Distributed Parallel Overview

In deep learning, the increasing number of dataset and parameters prolongs the training time and requires more hardware resources, which becomes a training bottleneck. Parallel training is an important optimization method, which reduces requirements of a single device for high memory and performance. Parallelisms are generally classified into the following types:

  • Data parallelism: splits data into many batches and then allocates the batches to each device for model computation.

  • Model parallelism: splits the model across multiple devices, which includes op-level model parallelism, pipeline model parallelism and optimizer model parallelism.

  • Hybrid parallelism: contains data parallelism and model parallelism.

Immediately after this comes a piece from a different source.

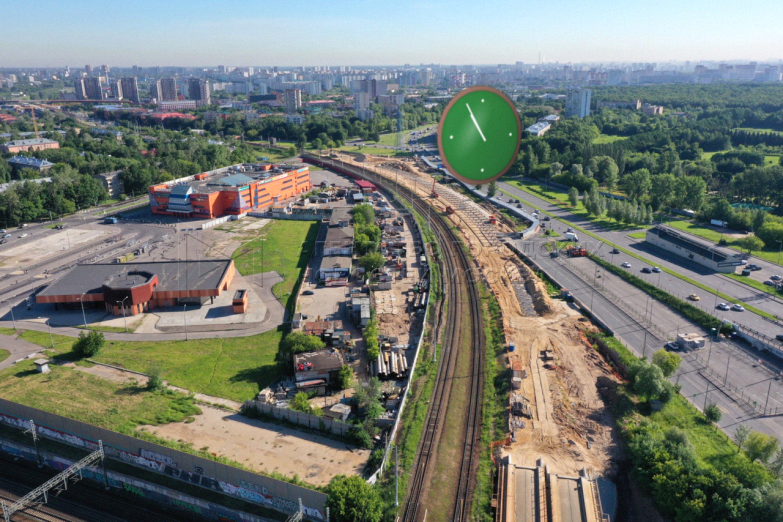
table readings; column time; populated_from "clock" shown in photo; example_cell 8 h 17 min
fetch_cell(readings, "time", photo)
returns 10 h 55 min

MindSpore also provides the parallel training functionality. It supports the following modes:

  • DATA_PARALLEL: data parallelism.

  • AUTO_PARALLEL: automatic parallelism, which integrates data parallelism, model parallelism, and hybrid parallelism. A cost model is built to characterize training time and memory usage. Currently, MindSpore supports searching strategies for op-level model parallelism, which includes three different algorithms as follows:

    • dynamic_programming: Dynamic programming search algorithm. The optimal strategy under the cost model description can be found, but it takes a long time to search for parallel strategy of huge network model. Its cost model refers to modeling the training time based on the memory-based computation and communication overheads of the Ascend 910 chip.

    • recursive_programming: Double recursive programming search algorithm. The optimal strategy can be generated instantly even for a large network. Its symbolic cost model can be flexibly adapted to different accelerator clusters.

    • sharding_propagation: Sharding Propagation algorithms. This mode requires users to configure sharding strategies for some operators, and then propagates from these operators to other operators, with the goal of minimizing communication cost in tensor redistribution. For definitions of sharding strategy and tensor redistribution, please refer to this [design article](https://www.mindspore.cn/docs/programming_guide/en/r1.6/design/distributed_training_design.html#id10)

  • HYBRID_PARALLEL: On MindSpore, users manually split parameters to implement intra-layer model parallelism.